Embarrassingly Parallel Computing with doAzureParallel
Page content
Why?
- You want to run 100 regressions, they each take one hour, and the only difference is the data set they are using. This is an embarrassingly parallel problem.
- For whatever reason, you want to use Azure instead of google compute engine…
Before you start
I will assume that:
- you have an Azure account,
- you have correctly installed, and configured doAzureParallel
Create some fake data
library(dplyr)
library(stringr)
set.seed(12618)
n<-10000
fakeData <- list()
for(ii in 1:100){
fakeData[[ii]] <- future({
fakeDF <- data.frame(x=rnorm(n,0,1), e=rnorm(n,0,1)) %>% mutate(y=0.5*x+e) %>% select(-e)

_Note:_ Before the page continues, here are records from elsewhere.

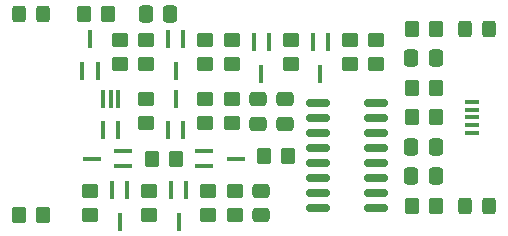
<source format=gbr>
%TF.GenerationSoftware,KiCad,Pcbnew,(6.0.0)*%
%TF.CreationDate,2022-01-04T17:43:04-06:00*%
%TF.ProjectId,minirib-usb,6d696e69-7269-4622-9d75-73622e6b6963,B*%
%TF.SameCoordinates,Original*%
%TF.FileFunction,Paste,Top*%
%TF.FilePolarity,Positive*%
%FSLAX46Y46*%
G04 Gerber Fmt 4.6, Leading zero omitted, Abs format (unit mm)*
G04 Created by KiCad (PCBNEW (6.0.0)) date 2022-01-04 17:43:04*
%MOMM*%
%LPD*%
G01*
G04 APERTURE LIST*
G04 Aperture macros list*
%AMRoundRect*
0 Rectangle with rounded corners*
0 $1 Rounding radius*
0 $2 $3 $4 $5 $6 $7 $8 $9 X,Y pos of 4 corners*
0 Add a 4 corners polygon primitive as box body*
4,1,4,$2,$3,$4,$5,$6,$7,$8,$9,$2,$3,0*
0 Add four circle primitives for the rounded corners*
1,1,$1+$1,$2,$3*
1,1,$1+$1,$4,$5*
1,1,$1+$1,$6,$7*
1,1,$1+$1,$8,$9*
0 Add four rect primitives between the rounded corners*
20,1,$1+$1,$2,$3,$4,$5,0*
20,1,$1+$1,$4,$5,$6,$7,0*
20,1,$1+$1,$6,$7,$8,$9,0*
20,1,$1+$1,$8,$9,$2,$3,0*%
G04 Aperture macros list end*
%ADD10RoundRect,0.250000X-0.337500X-0.475000X0.337500X-0.475000X0.337500X0.475000X-0.337500X0.475000X0*%
%ADD11RoundRect,0.250000X-0.475000X0.337500X-0.475000X-0.337500X0.475000X-0.337500X0.475000X0.337500X0*%
%ADD12RoundRect,0.250000X0.475000X-0.337500X0.475000X0.337500X-0.475000X0.337500X-0.475000X-0.337500X0*%
%ADD13RoundRect,0.249999X0.325001X0.450001X-0.325001X0.450001X-0.325001X-0.450001X0.325001X-0.450001X0*%
%ADD14R,0.450000X1.500000*%
%ADD15R,1.500000X0.450000*%
%ADD16RoundRect,0.249999X-0.350001X-0.450001X0.350001X-0.450001X0.350001X0.450001X-0.350001X0.450001X0*%
%ADD17RoundRect,0.249999X0.350001X0.450001X-0.350001X0.450001X-0.350001X-0.450001X0.350001X-0.450001X0*%
%ADD18RoundRect,0.249999X-0.450001X0.350001X-0.450001X-0.350001X0.450001X-0.350001X0.450001X0.350001X0*%
%ADD19RoundRect,0.249999X0.450001X-0.350001X0.450001X0.350001X-0.450001X0.350001X-0.450001X-0.350001X0*%
%ADD20R,0.400000X1.500000*%
%ADD21R,1.300000X0.450000*%
%ADD22RoundRect,0.250000X-0.350000X-0.450000X0.350000X-0.450000X0.350000X0.450000X-0.350000X0.450000X0*%
%ADD23RoundRect,0.250000X-0.450000X0.350000X-0.450000X-0.350000X0.450000X-0.350000X0.450000X0.350000X0*%
%ADD24RoundRect,0.150000X0.825000X0.150000X-0.825000X0.150000X-0.825000X-0.150000X0.825000X-0.150000X0*%
G04 APERTURE END LIST*
D10*
%TO.C,C1*%
X162212500Y-103750000D03*
X164287500Y-103750000D03*
%TD*%
%TO.C,C4*%
X162212500Y-96250000D03*
X164287500Y-96250000D03*
%TD*%
D11*
%TO.C,C5*%
X149500000Y-107462500D03*
X149500000Y-109537500D03*
%TD*%
D10*
%TO.C,C6*%
X139712500Y-92500000D03*
X141787500Y-92500000D03*
%TD*%
D12*
%TO.C,C7*%
X149250000Y-101787500D03*
X149250000Y-99712500D03*
%TD*%
D11*
%TO.C,C8*%
X151500000Y-99712500D03*
X151500000Y-101787500D03*
%TD*%
D13*
%TO.C,D5*%
X168775000Y-108750000D03*
X166725000Y-108750000D03*
%TD*%
%TO.C,D6*%
X168775000Y-93750000D03*
X166725000Y-93750000D03*
%TD*%
%TO.C,D7*%
X131025000Y-92500000D03*
X128975000Y-92500000D03*
%TD*%
D14*
%TO.C,Q1*%
X138150000Y-107420000D03*
X136850000Y-107420000D03*
X137500000Y-110080000D03*
%TD*%
D15*
%TO.C,Q2*%
X144670000Y-104100000D03*
X144670000Y-105400000D03*
X147330000Y-104750000D03*
%TD*%
D14*
%TO.C,Q3*%
X134350000Y-97330000D03*
X135650000Y-97330000D03*
X135000000Y-94670000D03*
%TD*%
%TO.C,Q4*%
X143150000Y-107420000D03*
X141850000Y-107420000D03*
X142500000Y-110080000D03*
%TD*%
%TO.C,Q5*%
X141600000Y-102330000D03*
X142900000Y-102330000D03*
X142250000Y-99670000D03*
%TD*%
%TO.C,Q6*%
X142900000Y-94670000D03*
X141600000Y-94670000D03*
X142250000Y-97330000D03*
%TD*%
%TO.C,Q7*%
X155150000Y-94920000D03*
X153850000Y-94920000D03*
X154500000Y-97580000D03*
%TD*%
D16*
%TO.C,R1*%
X162250000Y-98750000D03*
X164250000Y-98750000D03*
%TD*%
D17*
%TO.C,R2*%
X164250000Y-101250000D03*
X162250000Y-101250000D03*
%TD*%
D16*
%TO.C,R5*%
X162250000Y-108750000D03*
X164250000Y-108750000D03*
%TD*%
D17*
%TO.C,R6*%
X164250000Y-93750000D03*
X162250000Y-93750000D03*
%TD*%
D18*
%TO.C,R7*%
X140000000Y-107500000D03*
X140000000Y-109500000D03*
%TD*%
D17*
%TO.C,R8*%
X151750000Y-104500000D03*
X149750000Y-104500000D03*
%TD*%
D16*
%TO.C,R9*%
X134500000Y-92500000D03*
X136500000Y-92500000D03*
%TD*%
D18*
%TO.C,R10*%
X147250000Y-107500000D03*
X147250000Y-109500000D03*
%TD*%
D19*
%TO.C,R11*%
X135000000Y-109500000D03*
X135000000Y-107500000D03*
%TD*%
%TO.C,R12*%
X145000000Y-109500000D03*
X145000000Y-107500000D03*
%TD*%
D18*
%TO.C,R13*%
X147000000Y-99750000D03*
X147000000Y-101750000D03*
%TD*%
D19*
%TO.C,R14*%
X137500000Y-96750000D03*
X137500000Y-94750000D03*
%TD*%
D18*
%TO.C,R15*%
X144750000Y-99750000D03*
X144750000Y-101750000D03*
%TD*%
%TO.C,R16*%
X139750000Y-94750000D03*
X139750000Y-96750000D03*
%TD*%
D19*
%TO.C,R17*%
X139750000Y-101750000D03*
X139750000Y-99750000D03*
%TD*%
D18*
%TO.C,R18*%
X144750000Y-94750000D03*
X144750000Y-96750000D03*
%TD*%
D19*
%TO.C,R19*%
X147000000Y-96750000D03*
X147000000Y-94750000D03*
%TD*%
D18*
%TO.C,R20*%
X157000000Y-94750000D03*
X157000000Y-96750000D03*
%TD*%
%TO.C,R21*%
X159250000Y-94750000D03*
X159250000Y-96750000D03*
%TD*%
D17*
%TO.C,R22*%
X131000000Y-109500000D03*
X129000000Y-109500000D03*
%TD*%
D20*
%TO.C,U2*%
X137400000Y-99670000D03*
X136750000Y-99670000D03*
X136100000Y-99670000D03*
X136100000Y-102330000D03*
X137400000Y-102330000D03*
%TD*%
D21*
%TO.C,J1*%
X167350000Y-102550000D03*
X167350000Y-101900000D03*
X167350000Y-101250000D03*
X167350000Y-100600000D03*
X167350000Y-99950000D03*
%TD*%
D14*
%TO.C,Q9*%
X150150000Y-94920000D03*
X148850000Y-94920000D03*
X149500000Y-97580000D03*
%TD*%
D22*
%TO.C,R23*%
X140250000Y-104750000D03*
X142250000Y-104750000D03*
%TD*%
D23*
%TO.C,R24*%
X152000000Y-94750000D03*
X152000000Y-96750000D03*
%TD*%
D10*
%TO.C,C10*%
X162212500Y-106250000D03*
X164287500Y-106250000D03*
%TD*%
D15*
%TO.C,Q8*%
X137830000Y-105400000D03*
X137830000Y-104100000D03*
X135170000Y-104750000D03*
%TD*%
D24*
%TO.C,U1*%
X159225000Y-108945000D03*
X159225000Y-107675000D03*
X159225000Y-106405000D03*
X159225000Y-105135000D03*
X159225000Y-103865000D03*
X159225000Y-102595000D03*
X159225000Y-101325000D03*
X159225000Y-100055000D03*
X154275000Y-100055000D03*
X154275000Y-101325000D03*
X154275000Y-102595000D03*
X154275000Y-103865000D03*
X154275000Y-105135000D03*
X154275000Y-106405000D03*
X154275000Y-107675000D03*
X154275000Y-108945000D03*
%TD*%
M02*

</source>
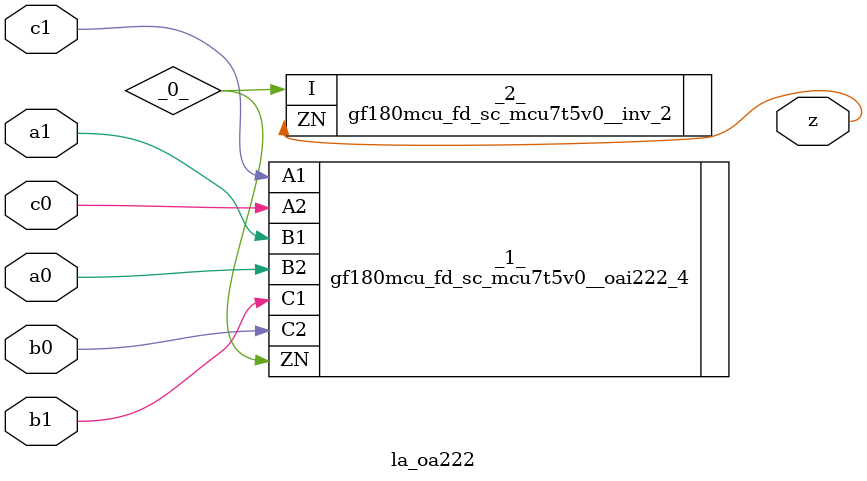
<source format=v>

/* Generated by Yosys 0.44 (git sha1 80ba43d26, g++ 11.4.0-1ubuntu1~22.04 -fPIC -O3) */

(* top =  1  *)
(* src = "inputs/la_oa222.v:10.1-24.10" *)
module la_oa222 (
    a0,
    a1,
    b0,
    b1,
    c0,
    c1,
    z
);
  wire _0_;
  (* src = "inputs/la_oa222.v:13.12-13.14" *)
  input a0;
  wire a0;
  (* src = "inputs/la_oa222.v:14.12-14.14" *)
  input a1;
  wire a1;
  (* src = "inputs/la_oa222.v:15.12-15.14" *)
  input b0;
  wire b0;
  (* src = "inputs/la_oa222.v:16.12-16.14" *)
  input b1;
  wire b1;
  (* src = "inputs/la_oa222.v:17.12-17.14" *)
  input c0;
  wire c0;
  (* src = "inputs/la_oa222.v:18.12-18.14" *)
  input c1;
  wire c1;
  (* src = "inputs/la_oa222.v:19.12-19.13" *)
  output z;
  wire z;
  gf180mcu_fd_sc_mcu7t5v0__oai222_4 _1_ (
      .A1(c1),
      .A2(c0),
      .B1(a1),
      .B2(a0),
      .C1(b1),
      .C2(b0),
      .ZN(_0_)
  );
  gf180mcu_fd_sc_mcu7t5v0__inv_2 _2_ (
      .I (_0_),
      .ZN(z)
  );
endmodule

</source>
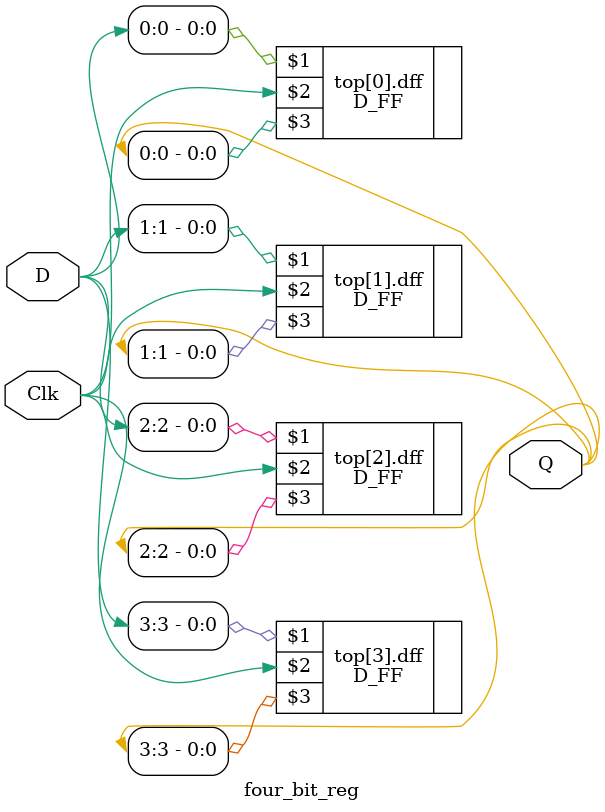
<source format=v>
module four_bit_reg(D,Clk,Q);

parameter size = 4;

(* keep = 1 *) input [size - 1:0] D;
(* keep = 1 *) input Clk;

(* keep = 1 *) output [size-1:0]Q;

genvar i;

generate
	for(i=0;i<size;i=i+1)begin:top
		D_FF dff(D[i],Clk,Q[i]);
	end

endgenerate

endmodule	
</source>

fname <- paste0("./data/file",str_pad(ii, 3, pad = "0"),".RDS")
saveRDS(fakeDF, file = fname)
return(paste0(fname, " has been writen"))
})
}
v <- lapply(fakeData, FUN = value)
Run with doAzureParallel
# Getting Started ---------------------------------------------------------
library(doAzureParallel)
# 1. Generate your credential and cluster configuration files.
generateClusterConfig("cluster.json")
generateCredentialsConfig("credentials.json")
# 2. Fill out your credential config and cluster config files.
# Enter your Azure Batch Account & Azure Storage keys/account-info into your credential config ("credentials.json") and configure your cluster in your cluster config ("cluster.json")
# 3. Set your credentials - you need to give the R session your credentials to interact with Azure
setCredentials("credentials.json")
# 4. Register the pool. This will create a new pool if your pool hasn't already been provisioned.
cluster <- makeCluster("cluster.json")
# 5. Register the pool as your parallel backend
registerDoAzureParallel(cluster)
# 6. Check that your parallel backend has been registered
getDoParWorkers()
# 7. Run something
my_files <- lapply(paste0("./data/", list.files("data")), readRDS)
results <- foreach(fileX = my_files) %dopar% {
lm1 <- lm(formula = y~x, data = fileX)
return(lm1)
}
# 8. Shut down your pool
stopCluster(cluster)
Things to consider
In the future I want to look into preloading data into each node.